Niet-ontvankelijkheid van de passagier in zijn vordering wegens cessie aan AirHelp

In deze zaak heeft de kantonrechter van de Rechtbank Noord-Holland op 22 december 2021 uitspraak gedaan in een geschil tussen een passagier en Turk Havayollari A.O. De passagier had een vordering ingesteld, maar de vervoerder voerde aan dat de passagier niet-ontvankelijk moest worden verklaard omdat hij zijn vorderingsrecht had gecedeerd aan AirHelp door het ondertekenen van een assignmentformulier. De kantonrechter heeft vastgesteld dat de Nederlandse rechter bevoegd is om van de vordering kennis te nemen en dat de passagier inderdaad het formulier had ondertekend, waardoor hij niet langer bevoegd was om zelf over het vorderingsrecht te beschikken. Hierdoor werd de passagier niet-ontvankelijk verklaard in zijn vordering.

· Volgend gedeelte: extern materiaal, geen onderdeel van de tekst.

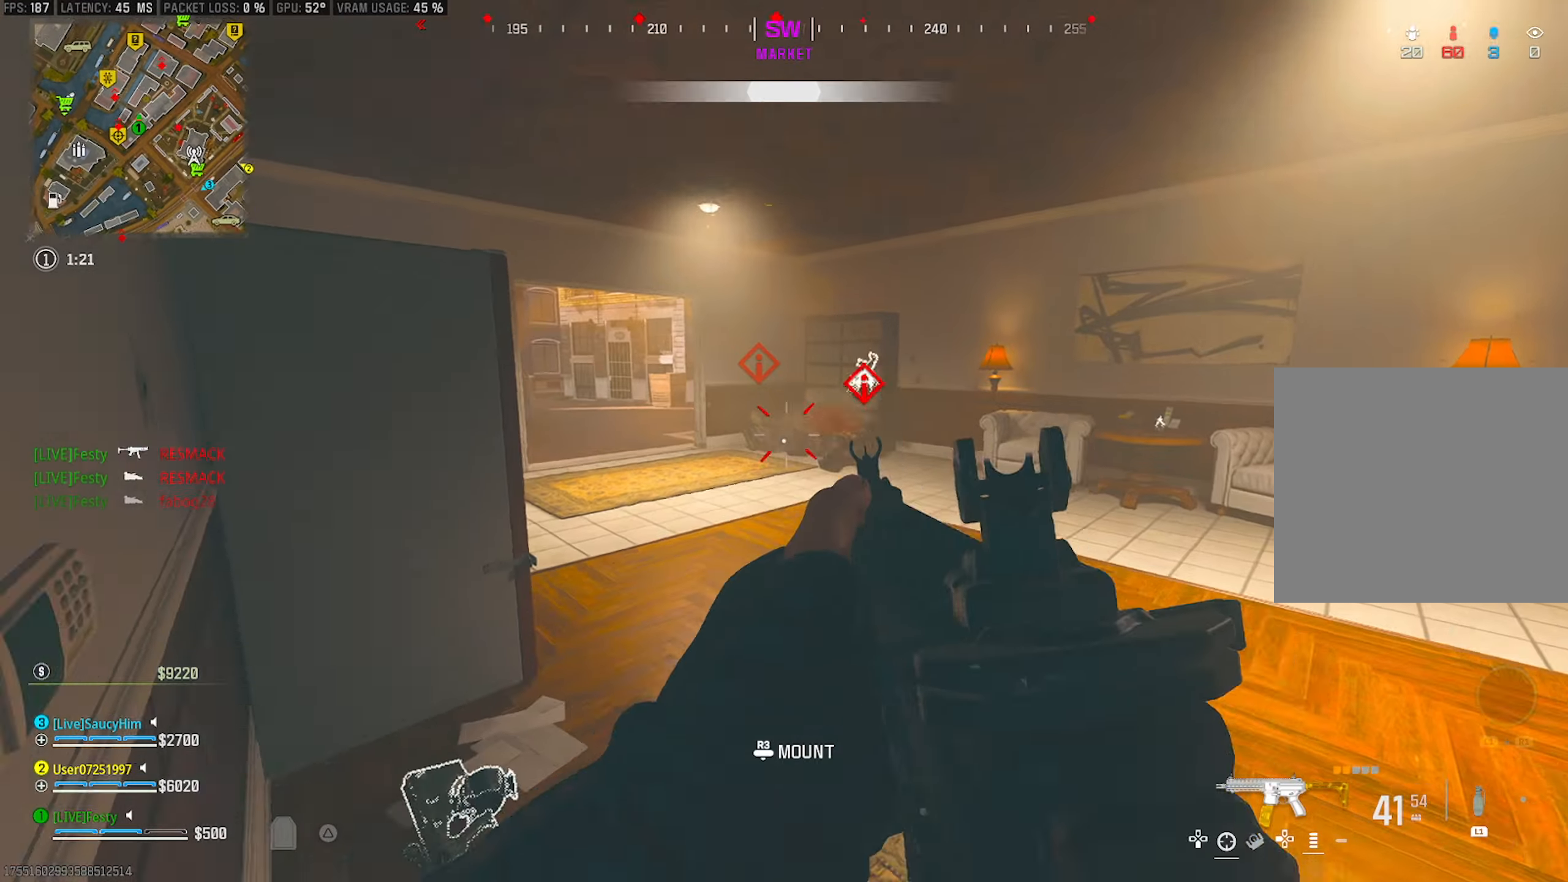
{"dt_ms": 500, "buttons": ["L2", "R2"], "left_stick": "down-left", "right_stick": "down", "events": [[50, "right_stick", "center"], [134, "R2", "down"], [184, "left_stick", "right"], [234, "right_stick", "right"], [284, "right_stick", "center"], [417, "left_stick", "down"], [467, "left_stick", "down-left"], [500, "right_stick", "down"]]}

De kantonrechter heeft ook geoordeeld dat er geen aanleiding was om de passagier te veroordelen in de werkelijke proceskosten, ondanks het verzoek van de vervoerder. De kantonrechter merkte op dat de gemachtigde van de passagier in meerdere vergelijkbare zaken al was veroordeeld in de werkelijke proceskosten van de wederpartij. De passagier werd niet-ontvankelijk verklaard omdat hij niet meer over het gepretendeerde vorderingsrecht beschikte en er geen bewijs was dat hij de gemachtigde had ingeschakeld om zijn vordering te verhalen. De proceskosten kwamen voor rekening van de passagier.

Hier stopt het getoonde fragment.